Location
- 235 Peterson Farm Road Kerrville, (Kerr County), Texas 78028 United States 29°59′39″N 99°5′55.5″W﻿ / ﻿29.99417°N 99.098750°W

Information
- Type: Private, Coeducational
- Motto: "Ad Majorem Dei Gloriam"; "Veritas" ("All for the Greater Glory of God"; "Truth")
- Religious affiliation: Roman Catholics
- Established: 1998
- School district: Roman Catholic Archdiocese of San Antonio
- Principal: Bridget Collins
- Grades: 9–12
- Student to teacher ratio: 8:1
- Campus size: 86 acres (350,000 m^{2})
- Colors: Blue & Black
- Slogan: Men and Women for Others
- Athletics conference: TAPPS 1A
- Mascot: Hawk
- Team name: Hawks
- Website: Website

= Our Lady of the Hills High School =

Our Lady of the Hills College Prep (OLH, OLH College Prep) is a private, Roman Catholic high school in Kerrville, Texas.
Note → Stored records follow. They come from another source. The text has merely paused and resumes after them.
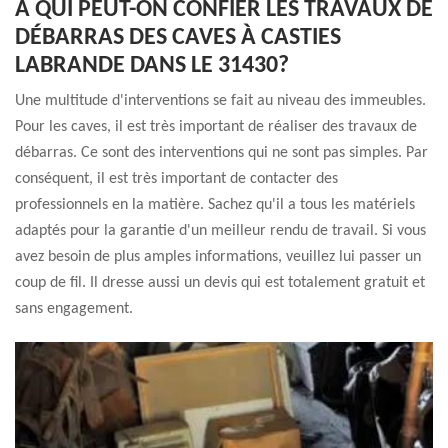
À QUI PEUT-ON CONFIER LES TRAVAUX DE
DÉBARRAS DES CAVES À CASTIES
LABRANDE DANS LE 31430?
Une multitude d'interventions se fait au niveau des immeubles.
Pour les caves, il est très important de réaliser des travaux de
débarras. Ce sont des interventions qui ne sont pas simples. Par
conséquent, il est très important de contacter des
professionnels en la matière. Sachez qu'il a tous les matériels
adaptés pour la garantie d'un meilleur rendu de travail. Si vous
avez besoin de plus amples informations, veuillez lui passer un
coup de fil. Il dresse aussi un devis qui est totalement gratuit et
sans engagement.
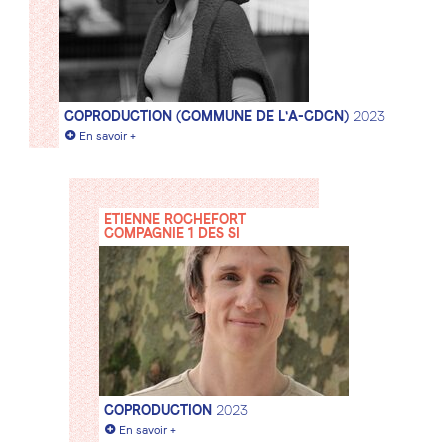
COPRODUCTION (COMMUNE DE L'A-CDCN)
2023
+
En savoir +
ETIENNE ROCHEFORT
COMPAGNIE 1 DES SI
COPRODUCTION
2023
+
En savoir +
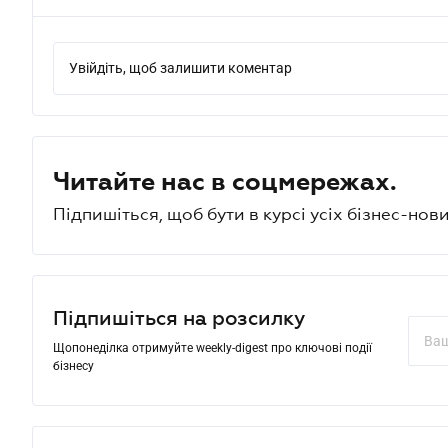
Увійдіть, щоб залишити коментар
Читайте нас в соцмережах.
Підпишіться, щоб бути в курсі усіх бізнес-нови
Підпишіться на розсилку
Щопонеділка отримуйте weekly-digest про ключові події
бізнесу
It is located in the Roman Catholic Archdiocese of San Antonio.

==Background==

Feasibility studies were conducted in local and surrounding communities from 1996 to 1997, and the results affirmed that interest and funding potential existed for the new school. The planning group sought guidance from the Roman Catholic Archdiocese of San Antonio. After receiving counsel from Archbishop Patrick Flores and with cooperation of the Fredericksburg Deanery, the Our Lady of the Hills College Prep project was incorporated as a 501(c)(3) organization in 1998 (under the original working name, “St. Ignatius Regional Catholic High School”).